The Canal and River Trust map of Berkhamsted features the town's castle, train station and Grand Union Canal.


But while one of the breweries along the canal praised the map as a "great graphic", its shape was compared with male genitalia on social media.


The Canal and River Trust said it might have been "a bit naive" in not noticing its shape prior to publication.


One Facebook user said: "It looks like a willy tee hee!!"


"You've got to see this," said a Twitter user.


'Bit naive'

The map of Berkhamsted - where the English surrendered to William, Duke of Normandy, in 1066 - is one of scores created for the Canal and River Trust in the past year to promote the nation's waterways.


Simon Salem, of the Canal and River Trust, said the trust had not noticed the shape of the map until it was pointed out.

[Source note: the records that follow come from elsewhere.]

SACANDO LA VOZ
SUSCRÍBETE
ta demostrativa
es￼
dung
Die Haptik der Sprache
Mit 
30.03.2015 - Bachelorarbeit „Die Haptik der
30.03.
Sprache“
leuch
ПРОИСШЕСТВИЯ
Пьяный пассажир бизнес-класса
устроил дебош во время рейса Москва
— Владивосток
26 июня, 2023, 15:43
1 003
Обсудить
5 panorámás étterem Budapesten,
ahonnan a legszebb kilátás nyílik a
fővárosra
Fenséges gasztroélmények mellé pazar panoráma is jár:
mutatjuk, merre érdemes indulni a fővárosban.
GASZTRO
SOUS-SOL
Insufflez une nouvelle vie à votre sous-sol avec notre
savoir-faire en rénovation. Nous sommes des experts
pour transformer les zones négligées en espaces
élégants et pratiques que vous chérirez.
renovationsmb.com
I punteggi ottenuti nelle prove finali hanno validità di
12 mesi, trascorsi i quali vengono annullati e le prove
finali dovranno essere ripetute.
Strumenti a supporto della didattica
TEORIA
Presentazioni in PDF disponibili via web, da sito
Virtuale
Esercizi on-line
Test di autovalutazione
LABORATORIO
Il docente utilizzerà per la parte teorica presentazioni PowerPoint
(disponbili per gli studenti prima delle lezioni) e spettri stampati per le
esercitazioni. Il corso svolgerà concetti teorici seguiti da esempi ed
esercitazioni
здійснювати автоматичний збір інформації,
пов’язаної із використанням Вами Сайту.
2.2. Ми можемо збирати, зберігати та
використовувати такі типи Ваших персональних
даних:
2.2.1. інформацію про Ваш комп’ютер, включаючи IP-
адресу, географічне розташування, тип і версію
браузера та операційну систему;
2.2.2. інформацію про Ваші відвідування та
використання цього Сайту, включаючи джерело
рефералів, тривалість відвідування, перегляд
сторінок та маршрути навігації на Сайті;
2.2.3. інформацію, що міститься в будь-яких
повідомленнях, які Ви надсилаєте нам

"This is one of about 100 maps we've been promoting. It does look, as the poster on Facebook says, like a willy. We didn't notice it. Somebody should have seen it, I agree.


"You could accuse of us of being a bit naive but canals are long, straight things, and when you draw a map it tends to be that sort of shape."


He added: "If it gets at least one more person down to the canal then it has worked."


Berkhamsted's mayor Peter Matthews said although the town council had no control over the trust's publications, it welcomed any effort to bolster tourism.